- **TEXT UNDER STUDY**
= Chivers and Sons =

Irish brand

The present Chivers logo

Chivers is a brand of jams and preserves. For a large part of the 20th century Chivers and Sons was Britain's leading preserves manufacturer. The brand is currently owned by the Boyne Valley Group who make a range of preserves using the Chivers name.

==Foundation==
Residents of Cottenham, Cambridgeshire, since the 17th century, the Chivers family moved to Histon in the first years of the 19th century when John Chivers relocated to a house on the Cottenham Road there with his brother (William) and sister, and his three sons Philip, Stephen and Thomas all became market gardeners. Some years later the railway arrived in the village when a station opened to passengers in 1847. Realising the potential opportunities that the railway brought to the village, in 1850 Stephen Chivers (d.1907), son of John, bought an orchard that ran alongside the railway and developed a fruit distribution business, growing to 150 acre by 1860. In 1870 Stephen sent his teenage sons William and John to open a distribution centre in Bradford. After a while the sons realised that the majority of their fruit was being purchased by jam manufacturers, and so in 1873, after an exceptional fruit harvest, they convinced their father to let them make their first batch of jam in a barn off Milton Road, Impington.

By 1875 the Victoria Works had been opened next to Histon railway station to improve the manufacture of jam and they produced stone jars containing two, four or six pounds of jam, with glass jars first used in 1885. In around 1885 they had 150 employees.

==Growth==
Over the next decade they added marmalade to their offering which allowed them to employ year-round staff, rather than seasonal workers at harvest time. This was followed by their clear dessert jelly (1889), and then lemonade, mincemeat, custard powder, and Christmas puddings. By 1896 the family owned 500 acre of orchards.

They began selling their products in cans in 1895, and the rapid growth in demand was overseen by Charles Lack (d.1912), their chief engineer, who developed the most efficient canning machinery in Europe and by the end of the century Chivers had become one of the largest manufacturers of preserves in the world. He later added a variety of machines for sorting, can making, vacuum-caps and sterilisation that helped retain Chivers' advantage over its rivals well into the 20th century. By the turn of the century the factory was entirely self-sufficient, growing all its own fruit, and supplying its own water and electricity. The factory made its own cans, but also contained a sawmill, blacksmiths, coopers, carpenters, paint shop, builders and basket makers.

- **SOURCE MATERIAL**

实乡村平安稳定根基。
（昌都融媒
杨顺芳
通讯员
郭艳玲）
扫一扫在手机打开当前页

- **PROBLEM 1**
Quote the Chivers and Sons article word for word, from "They began selling" to "and basket makers.".
- **PROBLEM 2**
According to the Chivers and Sons article, who was the chief engineer who developed the company's canning machinery?
- **PROBLEM 3**
Summarize the Chivers and Sons article in two sentences.

- **RESPONSE BOX 1**
They began selling their products in cans in 1895, and the rapid growth in demand was overseen by Charles Lack (d.1912), their chief engineer, who developed the most efficient canning machinery in Europe and by the end of the century Chivers had become one of the largest manufacturers of preserves in the world. He later added a variety of machines for sorting, can making, vacuum-caps and sterilisation that helped retain Chivers' advantage over its rivals well into the 20th century. By the turn of the century the factory was entirely self-sufficient, growing all its own fruit, and supplying its own water and electricity. The factory made its own cans, but also contained a sawmill, blacksmiths, coopers, carpenters, paint shop, builders and basket makers.

- **RESPONSE BOX 2**
Charles Lack

- **RESPONSE BOX 3**
Chivers, a jam and preserves brand now owned by the Boyne Valley Group, grew from a fruit distribution business that Stephen Chivers developed beside the Histon railway, and his sons made their first batch of jam in 1873. The firm added products such as marmalade, jelly, and canned goods, and by the end of the 19th century it had become one of the world's largest preserves manufacturers, with a self-sufficient factory.